Serverless platforms, like AWS Lambda, are often used for manipulating data from multiple data sources. The problem with a generic serverless platform for AI inferencing is that users have no control where the code is actually executing. This leads to a key design flaw: Your AI inference engine is deployed as close as possible to where your data lives, in your database, but the serverless platform that prepares the data for AI inferencing runs outside your database. This breaks the concept of serving AI closer to your data, and leads to the same latency problems discussed earlier when the AI inference engine was deployed outside your database.
There’s only one way to solve this problem: a purpose-built serverless platorm that is part of your database architecture and runs on the same shared cluster memory where your data and your AI inference engine live.
Going back to the transactions scoring example, this is how fast (and simple) the solution can look if we apply these principles:
AI in production
Taking AI to production creates new challenges that did not exist during the training phase. Solving these problems requires many architectural decisions, especially when a latency-sensitive application needs to integrate AI capabilities in every transaction flow.
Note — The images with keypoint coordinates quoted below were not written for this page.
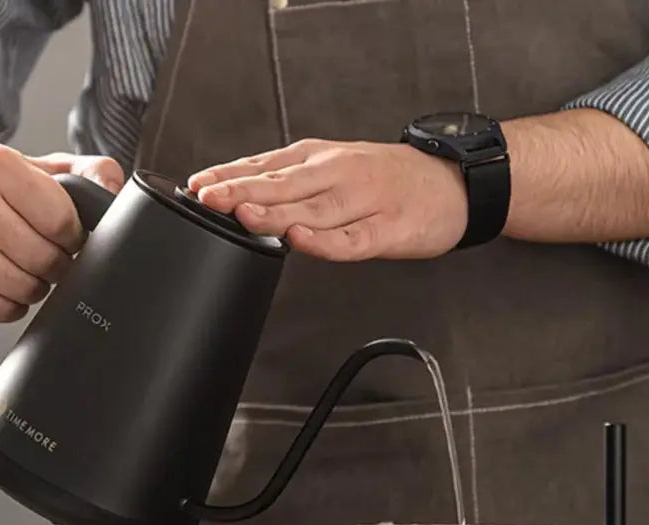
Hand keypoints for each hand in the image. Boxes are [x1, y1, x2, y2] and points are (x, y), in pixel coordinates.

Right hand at [0, 145, 123, 322]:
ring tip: (22, 270)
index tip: (65, 237)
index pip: (62, 221)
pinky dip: (9, 306)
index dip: (74, 238)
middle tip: (46, 259)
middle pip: (44, 259)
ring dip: (34, 288)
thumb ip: (90, 175)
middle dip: (56, 266)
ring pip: (23, 288)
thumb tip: (116, 196)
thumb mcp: (43, 171)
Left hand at [188, 139, 467, 260]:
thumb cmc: (389, 181)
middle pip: (282, 184)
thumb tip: (242, 196)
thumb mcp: (337, 167)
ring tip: (242, 216)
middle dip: (241, 191)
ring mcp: (364, 202)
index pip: (266, 165)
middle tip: (206, 197)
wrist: (452, 185)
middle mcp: (338, 174)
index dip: (230, 175)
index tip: (196, 185)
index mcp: (321, 159)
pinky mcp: (387, 231)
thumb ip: (294, 183)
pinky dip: (324, 241)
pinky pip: (351, 240)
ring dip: (275, 213)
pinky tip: (300, 240)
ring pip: (312, 209)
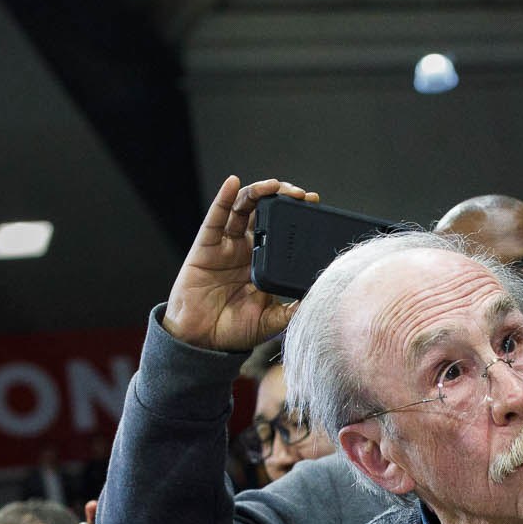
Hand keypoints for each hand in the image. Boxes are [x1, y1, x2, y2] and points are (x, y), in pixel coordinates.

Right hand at [160, 176, 319, 351]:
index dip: (296, 215)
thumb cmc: (234, 330)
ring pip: (243, 207)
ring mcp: (226, 244)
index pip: (282, 230)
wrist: (203, 341)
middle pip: (265, 212)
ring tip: (275, 185)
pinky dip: (224, 196)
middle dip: (282, 197)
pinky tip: (233, 182)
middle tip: (301, 195)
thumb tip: (319, 298)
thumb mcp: (272, 320)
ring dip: (259, 192)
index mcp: (263, 261)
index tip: (315, 205)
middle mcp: (246, 248)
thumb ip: (293, 309)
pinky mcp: (206, 245)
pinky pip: (216, 217)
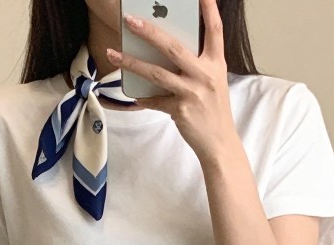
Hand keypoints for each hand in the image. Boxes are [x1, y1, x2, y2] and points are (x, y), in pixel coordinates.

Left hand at [107, 0, 237, 164]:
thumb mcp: (213, 81)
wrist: (219, 143)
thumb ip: (197, 64)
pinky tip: (135, 95)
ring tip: (114, 54)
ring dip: (132, 63)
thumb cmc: (214, 110)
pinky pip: (156, 100)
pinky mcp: (181, 110)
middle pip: (173, 47)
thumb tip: (168, 49)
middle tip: (130, 20)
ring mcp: (192, 92)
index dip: (209, 9)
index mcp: (216, 63)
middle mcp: (205, 75)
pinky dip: (145, 98)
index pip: (215, 29)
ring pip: (157, 72)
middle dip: (149, 32)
In conversations with Redis Labs customers who are already running AI in production, we found that in many cases a significant part of the transaction time is spent on bringing and preparing the reference data to the AI inference engine rather than on the AI processing itself.
We therefore propose a new AI inference engine architecture that aims to solve this problem by running the system in an in-memory database with built-in support for multiple data models, and uses a purpose-built, low-latency, in-database serverless platform to query, prepare, and then bring the data to AI inference engine. Once these ingredients are in place, a latency-sensitive application can benefit from running the AI on a dedicated inference chipset, as the AI processing takes up a more significant portion of the entire transaction time.
Finally, adding AI to your production deployment stack should be done with extreme care. We believe that businesses that rely on latency-sensitive applications should follow these suggestions to prevent the user experience being degraded by slowness in the AI inference engine. In the early days of AI, the slow performance of general-purpose CPUs created headwinds for developers and researchers during the training phase. As we look toward deploying more AI applications into production, architecting a robust AI inference engine will ultimately separate the winners from the losers in the pending AI boom.